On the other hand, founded in 2003, TASC Towers is an independent tower operating company focusing on developing markets. As per the company’s official Linkedin page, “TASC Towers’ current business focus is on acquiring portfolios of telecom towers from mobile operators and leasing them back to these operators on a long-term basis, investing equity or debt capital to accelerate a tower operator’s growth prospects for example on acquisition-related projects, potentially ahead of an IPO and investing equity in tower operators mandated on build-to-suit programmes.”
Earlier this year, leading Saudi infrastructure company TAWAL initiated the acquisition of AWAL Telecom Private Limited, an independent passive telecommunications tower provider company, founded in Islamabad.
What is Tower-sharing?
The emergence of specialist network tower-sharing companies, all marketed through a portfolio of properties on which they rented space to multiple telco operators, is a result of mobile operators relaxing their grip on their network infrastructure via ad hoc arrangements by operators to sublet space on their sites.
Pakistan has been late to catch up with this trend. Initially, when the local telecom market opened up to foreign players in the early 2000s, the focus of all Mobile Network Operators (MNO) was to build infrastructure and compete on coverage. Therefore, a lot of initial investment went into building tower sites and purchasing equipment.
“When we were building most of our sites back in the 2004-2008 period, there were no tower sharing companies. Therefore, we had to build our own infrastructure but now we are sharing and we are sharing quite substantial numbers,” CEO of Telenor told Profit.
However, as the market evolved, focus shifted towards services and other offerings which require MNOs to free up capital (asset light balance sheet approach) to route it into segments that have better Return on Investment (ROI).
While talking to Profit earlier this year, an official representative of Jazz commented that Jazz supports passive and active sharing as it reduces CAPEX and OPEX costs incurred by the business, allowing the company to provide quality services specifically to unserved areas. “The current regulatory framework entails passive sharing, and we hope to have an update on active and spectrum sharing in the near future to optimise network spend, open secondary markets, and create innovative network expansion opportunities.”
Meanwhile, research by TowerXchange shows that Pakistan has an estimated 36,187 towers serving four MNOs with 189 million subscribers, while an estimated 30,000 to 40,000 additional towers will be required over the next five years.”
The research further stated that of the 36,1687 towers, 10,000 operate as co-location that means they serve multiple MNOs.
Note: The current number of sites might differ from the infographic as the figures above were compiled at an earlier date. (e.g Jazz in its recent communication to NEPRA claimed that it has 14,558 towers. While sources tell Profit that Enfrashare owns more than 2900 tower sites)

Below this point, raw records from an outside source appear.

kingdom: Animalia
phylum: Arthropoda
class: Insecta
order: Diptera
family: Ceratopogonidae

The largest tower holding company in the country is Jazz, which created a special purpose vehicle, Deodar, and transferred ownership of all its tower sites to the company. The aim behind this move is to ultimately sell off all tower sites as an incorporated company when a suitable bid arrives.
Source: Deodar Financial Statement
Enfrashare (Private) Limited, the country’s largest independent third-party tower operator, was incorporated in 2018. In April 2019, the operator entered into separate purchase agreements with Jazz and Deodar for the purchase of 1,596 towers. The total consideration for the company in respect of the aforesaid contracts was proposed to be Rs1,203 million which was later adjusted for a change in the number of sites transferred.

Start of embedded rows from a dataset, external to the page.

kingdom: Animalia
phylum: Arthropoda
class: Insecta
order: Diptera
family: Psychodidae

Tower companies like Enfrashare provide passive infrastructure to its customers i.e. mobile operators which can be used by cellular mobile operators to provide services to their own customers.
In order to provide this service, tower operators incur various costs including site rental, authority rentals, site security, site maintenance, energy cost, operations staff cost, capex on site etc. Therefore, to cover costs and earn profits, Tower companies charge mobile operators for services under respective contracts.
Here we may note an example of asset light strategy used by the Indian telecom market. As per EY’s report, from evolution to revolution, India has 83 per cent sites with shared infrastructure, only second to China’s 100 per cent.